This unit illustrates the use of Poisson regression for modeling
count data. We will be using the poisson
command, often
followed by estat gof
to compute the model’s deviance,
which we can use as a goodness of fit test with both individual and
grouped data. An alternative way to fit these models is to use the
glm
command to fit generalized linear models in the Poisson
family with link log. An advantage of that command is that it reports
the deviance and Pearson’s chi-squared statistics. There’s also an
option to adjust standard errors for extra-Poisson variation. We will
illustrate its use in the context of models for overdispersed count
data.
We will use the data from Fiji on children ever born that appear on Table 4.1 of the lecture notes. The data are available in the datasets section in both plain text and Stata formats. We will read the Stata file:
. use https://grodri.github.io/datasets/ceb, clear (Children Ever Born Data, Fiji, 1976) . list in 1/6 ┌────────────────────────────────────────────────────┐ │ i dur res educ mean var n │ ├────────────────────────────────────────────────────┤ 1. │ 1 0-4 Suva None .5 1.14 8 │ 2. │ 2 0-4 Suva Lower primary 1.14 .73 21 │ 3. │ 3 0-4 Suva Upper primary .9 .67 42 │ 4. │ 4 0-4 Suva Secondary+ .73 .48 51 │ 5. │ 5 0-4 Urban None 1.17 1.06 12 │ ├────────────────────────────────────────────────────┤ 6. │ 6 0-4 Urban Lower primary .85 1.59 27 │ └────────────────────────────────────────────────────┘
The file has 70 observations, one for each cell in the table. Each observation has a sequence number, numeric codes for marriage duration, residence and education, the mean and variance of children ever born, and the number of women in the cell.

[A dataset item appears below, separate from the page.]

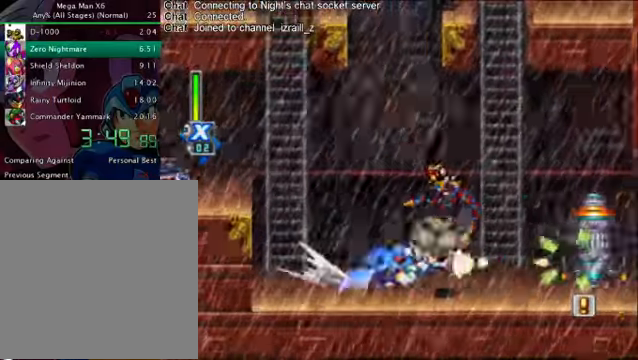
{"buttons": ["L1", "R1", "DPAD_DOWN"], "right_stick": "center", "events": []}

We start by doing Figure 4.1, plotting the cell variances versus the cell means using a log-log-scale for cell with at least 20 cases. Because Stata has an option to use log scales we don’t need to take logs ourselves:
. twoway (scatter var mean if n > 20) /// > (function y=x, range (.7 7.8)) /// > , xscale(log) yscale(log) legend(off) /// > xtitle(Mean CEB) ytitle(Variance of CEB) /// > title("Figure 4.1. Mean-Variance Relationship") /// > subtitle("Children Ever Born in Fiji, 1976") . graph export c4fig1.png, width(500) replace file c4fig1.png saved as PNG format
Clearly the variance increases with the mean. Most of the points lie below the 45 degree line, indicating that the variance is not exactly equal to the mean. Still, the assumption of proportionality brings us much closer to the data than the assumption of constant variance.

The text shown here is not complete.